# How to stress test an IOCP server ?



## xlink (Feb 13, 2010)

I've been trying to do an IOCP server in C#.net but don't know for certain if it can actually scale to 10k+ clients or not, does anybody have any ideas on how to check this ?


----------



## Clement (Feb 13, 2010)

xlink said:


> I've been trying to do an IOCP server in C#.net but don't know for certain if it can actually scale to 10k+ clients or not, does anybody have any ideas on how to check this ?



You will need a client that is preferably away from your internal network (half way around the world is good), if you really want to test it for the wild yonder cloud.

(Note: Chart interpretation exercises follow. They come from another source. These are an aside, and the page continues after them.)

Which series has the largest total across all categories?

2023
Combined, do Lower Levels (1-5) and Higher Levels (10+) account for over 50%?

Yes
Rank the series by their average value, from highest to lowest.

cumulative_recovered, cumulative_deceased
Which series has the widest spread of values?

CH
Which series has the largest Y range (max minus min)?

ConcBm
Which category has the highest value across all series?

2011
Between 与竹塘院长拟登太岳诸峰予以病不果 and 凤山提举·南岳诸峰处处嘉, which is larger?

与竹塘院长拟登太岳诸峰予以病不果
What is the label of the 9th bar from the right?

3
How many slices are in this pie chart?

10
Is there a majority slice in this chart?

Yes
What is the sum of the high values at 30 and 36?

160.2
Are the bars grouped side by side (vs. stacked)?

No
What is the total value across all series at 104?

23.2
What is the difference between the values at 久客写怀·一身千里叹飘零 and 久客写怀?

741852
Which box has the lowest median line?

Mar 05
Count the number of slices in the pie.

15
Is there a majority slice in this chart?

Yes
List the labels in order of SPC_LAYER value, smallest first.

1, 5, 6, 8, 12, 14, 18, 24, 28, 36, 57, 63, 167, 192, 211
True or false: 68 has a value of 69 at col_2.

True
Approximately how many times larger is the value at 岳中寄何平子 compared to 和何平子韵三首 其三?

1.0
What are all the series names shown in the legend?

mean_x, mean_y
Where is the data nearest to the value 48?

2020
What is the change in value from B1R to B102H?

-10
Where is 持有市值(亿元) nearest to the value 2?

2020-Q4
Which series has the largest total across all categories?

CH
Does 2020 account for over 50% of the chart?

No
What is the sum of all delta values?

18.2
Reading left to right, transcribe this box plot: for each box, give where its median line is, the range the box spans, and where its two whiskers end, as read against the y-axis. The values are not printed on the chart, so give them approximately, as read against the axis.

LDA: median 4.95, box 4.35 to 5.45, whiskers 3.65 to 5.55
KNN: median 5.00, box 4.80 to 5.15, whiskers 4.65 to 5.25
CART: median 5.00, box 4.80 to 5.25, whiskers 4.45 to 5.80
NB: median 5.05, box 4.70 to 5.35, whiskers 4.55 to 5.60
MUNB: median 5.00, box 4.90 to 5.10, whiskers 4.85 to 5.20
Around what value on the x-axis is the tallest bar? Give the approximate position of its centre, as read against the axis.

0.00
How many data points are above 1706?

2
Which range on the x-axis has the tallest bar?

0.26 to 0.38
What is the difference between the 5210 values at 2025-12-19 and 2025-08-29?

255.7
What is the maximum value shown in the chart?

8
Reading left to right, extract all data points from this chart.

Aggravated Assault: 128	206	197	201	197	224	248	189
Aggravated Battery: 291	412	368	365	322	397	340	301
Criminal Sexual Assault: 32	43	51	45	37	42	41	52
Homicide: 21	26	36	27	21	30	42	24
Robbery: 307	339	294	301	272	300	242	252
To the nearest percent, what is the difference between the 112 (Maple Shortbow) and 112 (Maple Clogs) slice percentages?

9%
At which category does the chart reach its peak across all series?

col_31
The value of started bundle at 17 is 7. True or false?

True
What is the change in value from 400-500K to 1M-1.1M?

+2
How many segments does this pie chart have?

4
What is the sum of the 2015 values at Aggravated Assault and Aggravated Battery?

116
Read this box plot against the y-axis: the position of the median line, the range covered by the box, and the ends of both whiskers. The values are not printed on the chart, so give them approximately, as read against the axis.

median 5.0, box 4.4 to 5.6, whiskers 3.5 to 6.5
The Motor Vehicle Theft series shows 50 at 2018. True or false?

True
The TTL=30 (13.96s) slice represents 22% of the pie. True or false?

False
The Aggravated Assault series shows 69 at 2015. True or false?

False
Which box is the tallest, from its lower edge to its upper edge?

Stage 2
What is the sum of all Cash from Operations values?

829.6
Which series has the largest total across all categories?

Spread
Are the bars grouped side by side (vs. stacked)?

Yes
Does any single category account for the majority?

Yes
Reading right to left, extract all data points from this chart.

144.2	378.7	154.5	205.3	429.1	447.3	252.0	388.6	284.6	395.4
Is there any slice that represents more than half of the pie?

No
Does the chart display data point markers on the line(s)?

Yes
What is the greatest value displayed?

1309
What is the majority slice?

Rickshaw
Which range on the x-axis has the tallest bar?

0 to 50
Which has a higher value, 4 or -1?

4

You can test it locally, but that would not yield real world, practical results. In fact, you may as well guess if you are going to do this.


----------



## LenHolgate (Feb 13, 2010)

*With an IOCP client?*

I test my C++ IOCP server framework using a client built using similar code. The client scales and so can create 1000s of concurrent connections. You can then run the client on many machines and push your server to see how many concurrent connections it can handle.

I've written about this here: http://www.lenholgate.com/archives/000564.html and provide a free download for a version of my client test tool here: http://www.lenholgate.com/archives/000568.html


----------



## xlink (Feb 15, 2010)

thanks


----------